Five Amazing Emergency Room Scenes in Movies

Five Amazing Emergency Room Scenes in Movies

Emergency rooms are not the place you want to be, not even in movies. That doesn’t change the fact that these scenes can be kind of impressive or in some ways horrific. The most impressive scenes usually grab your attention through one visual or another and don’t let go until the scene concludes, if then. Most of all it’s  the emotions of an emergency room that can really grab an audience. In movies the emergency room is just a dire of a situation as anywhere, but the unrealistic manner in which Hollywood decides to proceed grabs at the audience in a way that is all entertainment as it breaks from reality. Maybe that’s the scenes are so memorable.

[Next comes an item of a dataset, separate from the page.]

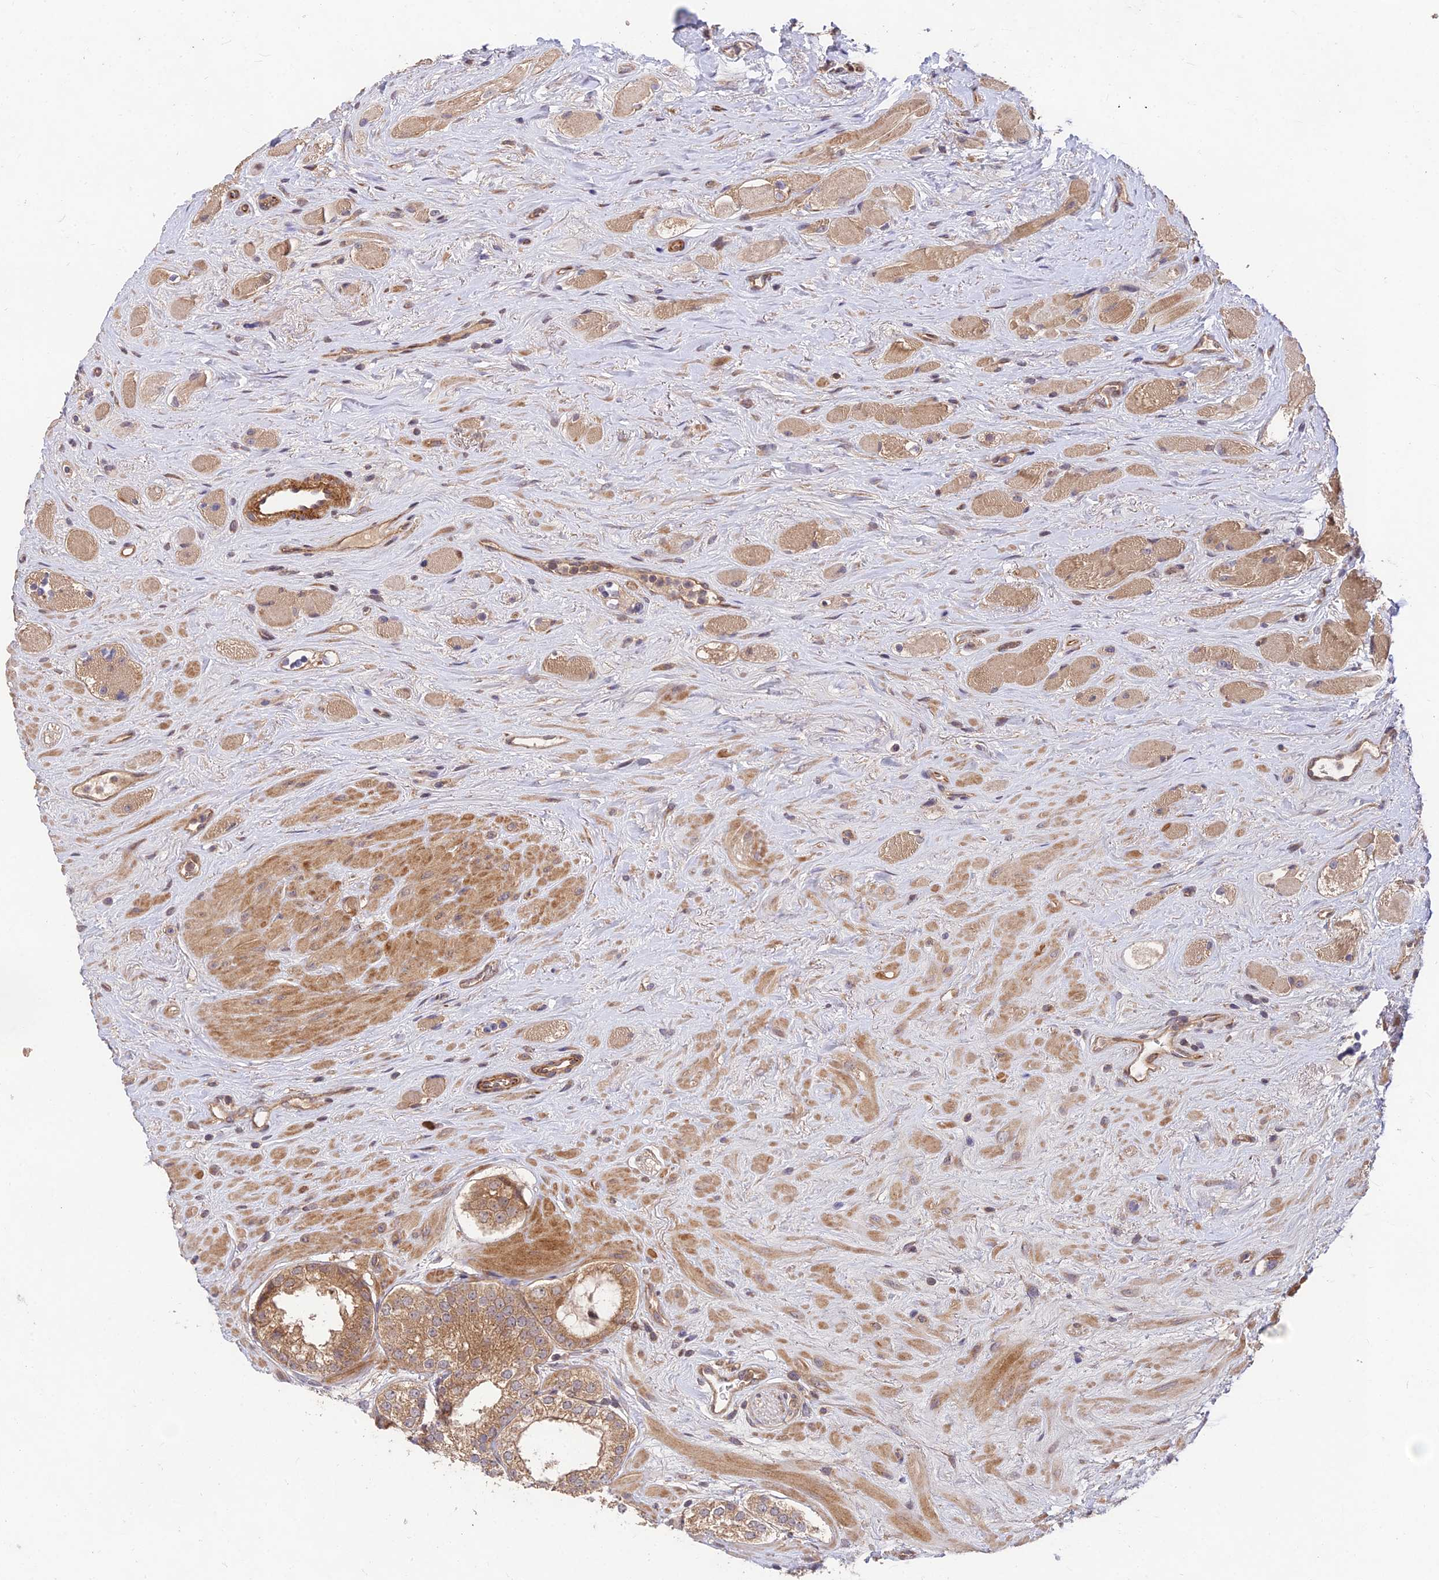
{"staining": {"intensity": "moderate", "quantity": ">75%", "location": "cytoplasmic/membranous"}, "tissue": "prostate cancer", "cell_type": "Tumor cells", "image_type": "cancer", "snomed": [{"axis": "morphology", "description": "Adenocarcinoma, High grade"}, {"axis": "topography", "description": "Prostate"}], "caption": "Immunohistochemical staining of human prostate adenocarcinoma (high-grade) demonstrates medium levels of moderate cytoplasmic/membranous staining in approximately >75% of tumor cells.", "gene": "MKKS", "patient": {"sex": "male", "age": 65}}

Here are a few scenes of emergency rooms or hospital rooms that are as close as one can get without actually being in the ER.

5. Beaches

If you didn’t feel your heart clench when you saw Hillary propped up in bed with tubes in her nose and her appearance making her seem close to death’s door then you need to seriously re-evaluate your level of compassion for your fellow human being. Granted it’s a movie, but imagine seeing someone you care about laid up in such a fashion. Your heart would be sinking faster than a stone if you had to deal with this type of situation. And yet for all that she smiles as she tells her friend that she waited for her.

4. The Dark Knight

So technically this isn’t an ER, but it’s as close as it gets without actually being on the operating table. Plus, it’s simply horrific to think that the man essentially responsible for your girlfriend’s death and your disfigurement is talking to you in a rational, clear-headed manner trying to justify his actions. Harvey might not be in his right mind at this moment but it’s safe to assume that he’d like nothing more than to put a third eye in the Joker’s head.

3. Lucy

She actually shoots and then shoves the patient off of the operating table. That’s callous even for a psycophath, which Lucy is not. Instead she interested in performing a little surgery on herself as she goes about threatening the doctors so that they’ll remove the bag of drugs that was smuggled in her body. Unfortunately the drugs have already begun to metabolize in her system and it’s really hard to know just what will happen next.

2. Stigmata

Needless to say this isn’t a common occurrence in the ER. But when someone comes in with what looks like self-inflicted wounds in her wrists it begs the question of how their life is going as of now. Frankie doesn’t seem maladjusted or even depressed in any way, but medical staff need to ask these questions anyhow. If they didn’t it could open them up to a severe malpractice suit and eventually cost them their license to practice medicine. Even if she didn’t hurt herself, which she didn’t, a reasonable mind will doubt that it “just happened”.

1. The Fugitive

Even when he’s on the lam Richard Kimball can’t help but do his job. When he sees a young boy in need he stops and makes a diagnosis that he can only hope is right. Getting the boy up to the operating room is important enough that he almost blows his cover by getting into it with the doctor that was in charge of the boy’s care. No good deed goes unpunished right?

Emergency rooms in movies are much simpler, more to the point, and easier to navigate. In real life they’re hardly ever that simple or that efficient.